Tressel found out in April 2010 that his players were taking improper benefits from a local tattoo-parlor owner. Despite contractual and NCAA obligations to report it, he didn't tell anyone at the university or the NCAA for more than nine months. And what was just a five-game suspension for five players suddenly blossomed into a major violation that included a coach knowingly playing ineligible players throughout the 2010 season.
"Coach Tressel acknowledged that when he received the information, he knew the players could not sell the memorabilia or receive preferential treatment," Tressel said through his attorney in response to the allegations. "He also understood that the university policy called for him to notify the compliance office regarding possible violations. He has explained his thinking at the time, but offers no excuses here for his decisions."

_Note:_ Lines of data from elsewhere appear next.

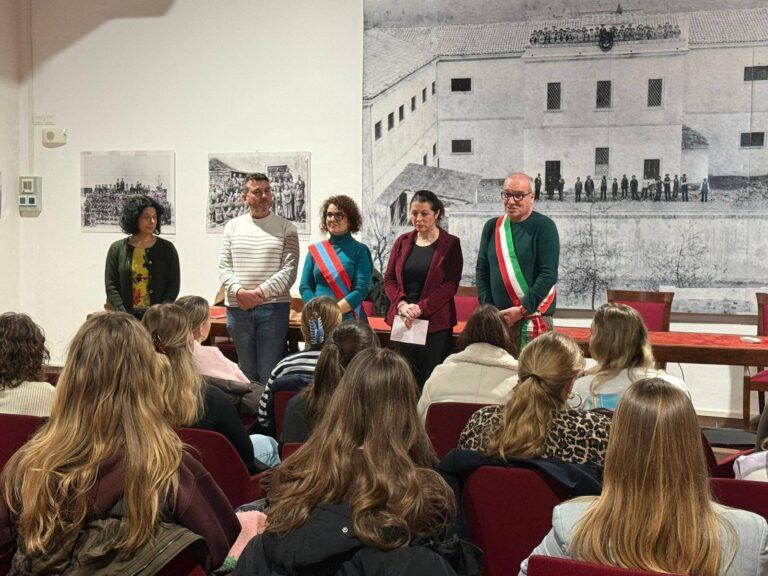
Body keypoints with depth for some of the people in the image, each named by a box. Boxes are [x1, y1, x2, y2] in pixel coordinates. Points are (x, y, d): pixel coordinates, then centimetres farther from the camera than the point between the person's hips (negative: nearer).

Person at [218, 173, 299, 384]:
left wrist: (261, 292, -15)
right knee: (246, 372, 10)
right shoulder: (232, 226, 12)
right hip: (237, 307, 3)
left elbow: (289, 270, -6)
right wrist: (239, 291, -12)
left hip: (273, 306, -2)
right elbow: (224, 267, 6)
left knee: (270, 373, -3)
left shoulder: (286, 228, 3)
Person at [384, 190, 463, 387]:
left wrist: (420, 308, -15)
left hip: (436, 323, -3)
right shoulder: (402, 242, 13)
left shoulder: (450, 244, 1)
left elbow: (450, 285, -6)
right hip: (403, 321, 4)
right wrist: (402, 304, -9)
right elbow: (389, 279, 10)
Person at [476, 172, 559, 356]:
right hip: (497, 319, 4)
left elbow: (548, 274, -10)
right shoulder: (492, 227, 12)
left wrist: (522, 310, -14)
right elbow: (482, 270, 13)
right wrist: (488, 308, 0)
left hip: (534, 318, -4)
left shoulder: (544, 227, -3)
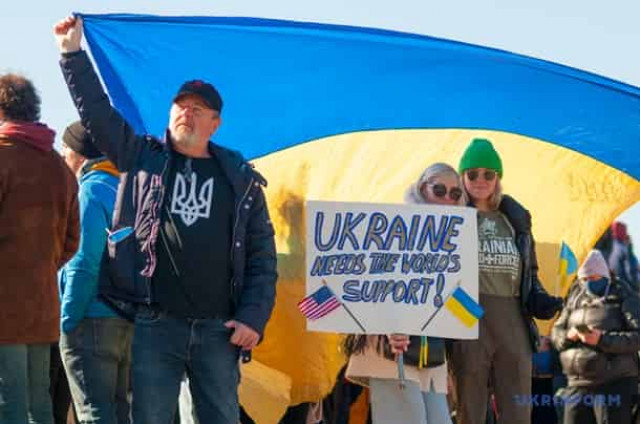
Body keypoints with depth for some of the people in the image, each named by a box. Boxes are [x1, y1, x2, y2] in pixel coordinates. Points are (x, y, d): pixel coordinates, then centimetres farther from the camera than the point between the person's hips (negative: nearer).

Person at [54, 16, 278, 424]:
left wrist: (254, 317, -2)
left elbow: (262, 256, 7)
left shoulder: (241, 180, 9)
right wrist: (74, 54, -2)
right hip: (154, 324, 0)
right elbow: (97, 111, 6)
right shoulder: (142, 158, 10)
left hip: (218, 328, 0)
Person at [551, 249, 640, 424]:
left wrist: (603, 339, -22)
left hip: (614, 385, -6)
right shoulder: (575, 299, 15)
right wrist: (568, 336, -7)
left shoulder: (624, 298, -1)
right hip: (578, 384, 6)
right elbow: (556, 332, 18)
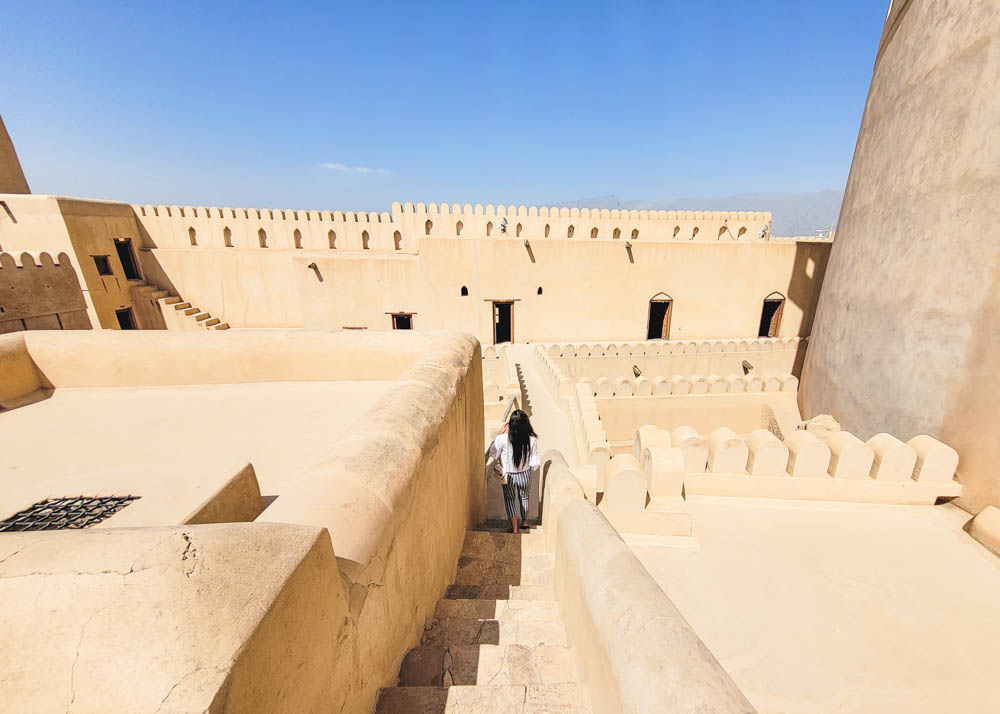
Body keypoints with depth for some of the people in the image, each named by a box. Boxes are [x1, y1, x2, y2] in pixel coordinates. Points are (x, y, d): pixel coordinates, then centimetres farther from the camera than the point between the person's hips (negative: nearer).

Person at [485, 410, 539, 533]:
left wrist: (500, 433, -8)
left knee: (510, 500, 22)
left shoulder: (503, 438, -27)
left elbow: (491, 454, -9)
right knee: (524, 497, 28)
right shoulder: (532, 439, -22)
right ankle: (524, 522, 48)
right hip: (525, 475, 2)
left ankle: (514, 528, 27)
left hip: (508, 475, -2)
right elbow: (535, 463, -14)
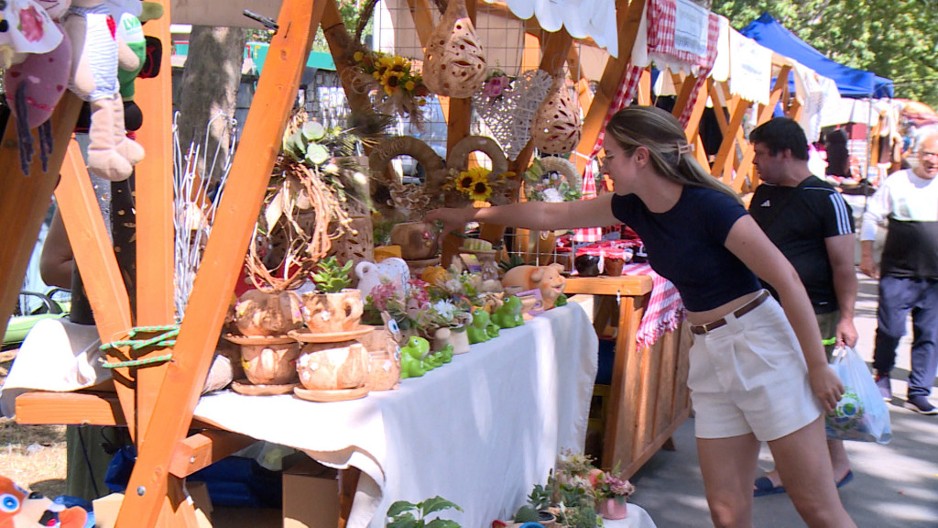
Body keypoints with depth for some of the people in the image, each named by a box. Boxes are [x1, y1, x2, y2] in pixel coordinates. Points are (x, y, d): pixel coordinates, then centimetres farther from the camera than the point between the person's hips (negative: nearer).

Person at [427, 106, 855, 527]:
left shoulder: (709, 207, -19)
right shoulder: (634, 207, 3)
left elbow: (787, 280, -16)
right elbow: (551, 215, 15)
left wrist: (818, 366, -14)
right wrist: (471, 215, 21)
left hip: (761, 348, -7)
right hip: (708, 353, 7)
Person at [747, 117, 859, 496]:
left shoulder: (826, 199, -11)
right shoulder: (763, 195, 11)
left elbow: (843, 266, -13)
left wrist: (846, 318, -17)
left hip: (813, 314, -7)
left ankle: (839, 464, 19)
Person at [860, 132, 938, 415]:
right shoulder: (897, 182, 0)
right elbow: (871, 218, 4)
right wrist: (866, 256, 0)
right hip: (898, 273, -2)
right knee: (890, 328, -2)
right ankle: (882, 375, 25)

In a reversal, Ohio State — which earlier said it had asked for Tressel's resignation on May 30 — said Friday it had now agreed to allow him to call it a retirement. The school also said he did not have to pay a $250,000 fine levied against him for his actions. On top of that, Tressel will receive the last month of his base pay ($54,000), has agreed to cooperate when Ohio State goes before the NCAA infractions committee on Aug. 12, and both he and the university agreed that they wouldn't sue each other.
Just last month Ohio State President E. Gordon Gee vowed that Tressel "will pay the fine."
The response to the NCAA doesn't mean Ohio State's woes are over. The governing body for college sports could still impose tougher sanctions, such as a ban on postseason play and a reduction in scholarships. The NCAA is expected to hand down its sanctions six to eight weeks after the August hearing.